Two teams of American scientists have recently conducted laboratory experiments aimed at evaluating the effectiveness of antibodies from both vaccinated and previously infected individuals against the various circulating variants of the COVID-19 virus. Among these variants is the highly mutated BA.2.86, also known as Pirola.
Remarkably, the results from both research groups closely aligned, particularly in the case of BA.2.86. The findings suggest that our immune systems can effectively recognize and combat this variant, potentially even more efficiently than some of the current offshoots of the XBB variant. Intriguingly, individuals who exhibited the strongest immune responses against BA.2.86 were those who had recovered from an XBB subvariant infection within the past six months. This suggests that the forthcoming updated COVID-19 vaccines for the fall, designed to target XBB.1.5, may offer enhanced protection against a range of circulating COVID-19 lineages, including BA.2.86.
Dr. Dan Barouch, who heads one of the research labs at the Center for Virology and Vaccine Research at Beth Israel Deaconess Medical Center, noted, “Two independent labs have basically shown that BA.2.86 essentially is not a further immune escape compared with current variants.”
These findings corroborate earlier experiments conducted by labs in China and Sweden, collectively indicating that BA.2.86 may not pose the substantial threat initially feared. In essence, BA.2.86 might not be as concerning as initially believed.
However, another variant, FL.1.5.1, responsible for an estimated 15% of new COVID-19 infections in the US, raises different concerns. This fast-spreading descendant of the XBB recombinant variant has a collection of mutations that have garnered attention from variant researchers for their potential immune-evading properties.
Both research groups conducted their experiments using blood plasma samples from individuals who had received monovalent or bivalent vaccines, as well as those who had recently recovered from XBB infections. In both cases, the antibodies present in the samples demonstrated the ability to neutralize BA.2.86 as effectively, and sometimes even more effectively, than other circulating variants. Those who had recently recovered from XBB infections displayed the highest levels of immunity against BA.2.86.
Despite the surprising results, scientists conducted extensive verification to confirm their findings. Dr. Barouch expressed confidence in the results, emphasizing their importance. He has been invited to brief the White House and the US Centers for Disease Control and Prevention on these significant findings.
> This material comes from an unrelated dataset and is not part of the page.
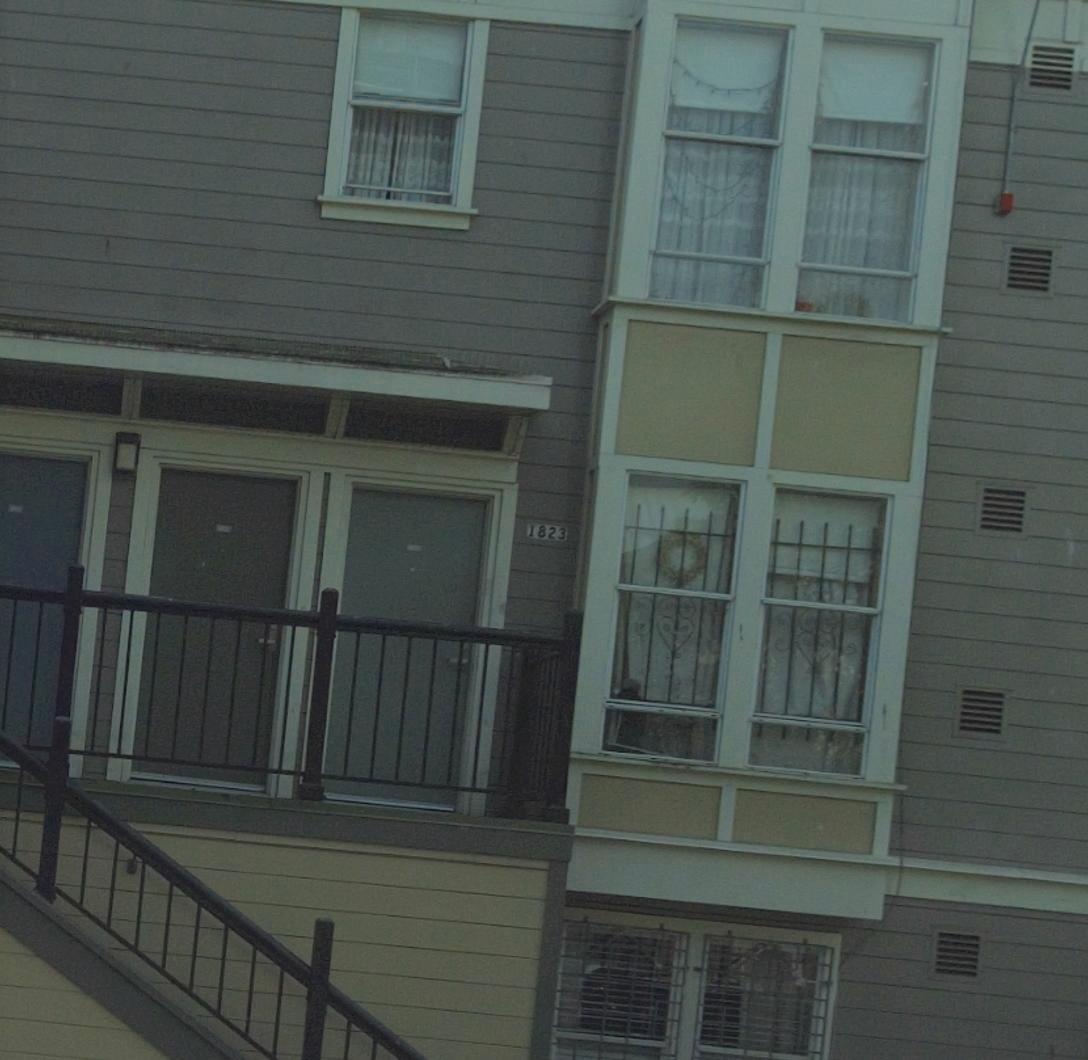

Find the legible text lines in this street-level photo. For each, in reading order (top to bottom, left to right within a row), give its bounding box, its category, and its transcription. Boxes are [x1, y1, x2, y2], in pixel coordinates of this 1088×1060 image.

Researchers worldwide are actively conducting laboratory experiments to gain a deeper understanding of the BA.2.86 variant. Four separate groups, including the two American teams and laboratories in China and Sweden, have reported their findings. Early results collectively suggest that BA.2.86 may not be the formidable adversary it initially appeared to be. Nonetheless, ongoing research will provide further insights.
BA.2.86 gained global attention due to its distinctiveness from other known coronavirus variants. It possesses over 30 spike protein changes compared to its closest ancestors, BA.2 and XBB.1.5, making it an evolutionary leap similar to the original Omicron variant’s emergence nearly two years ago.
During the Omicron wave, the United States experienced its highest infection and hospitalization rates, emphasizing the potential threat posed by even less severe virus variants if they lead to widespread infections. Vaccines had to be adapted accordingly.
Despite initial concerns, experts believe that BA.2.86 may not be as menacing as initially thought, and it is unlikely to be the “second coming of Omicron.” The White House had sought expert opinions on the likelihood of another Omicron-level event, with most experts estimating a relatively low probability.
While BA.2.86 has appeared in multiple countries, genetic surveillance suggests it has not become dominant. Experts believe it will circulate gradually but will not outcompete other prevailing variants.
Studies on BA.2.86 have limitations, as researchers used pseudoviruses rather than the actual virus and relied on small sample sizes. Additionally, the immunity profiles of individuals in China and Sweden may differ from those in the United States.
Nonetheless, early results have provided reassurance, suggesting that upcoming vaccines may offer significant protection against both the dominant EG.5 variant and BA.2.86. The UK’s Variant Technical Group is closely monitoring the situation and awaits additional data and results from international partners.
In summary, recent laboratory experiments indicate that BA.2.86 may not pose the severe threat initially feared, and vaccines should still provide substantial protection. Further research and data will continue to shed light on the variant’s behavior and impact.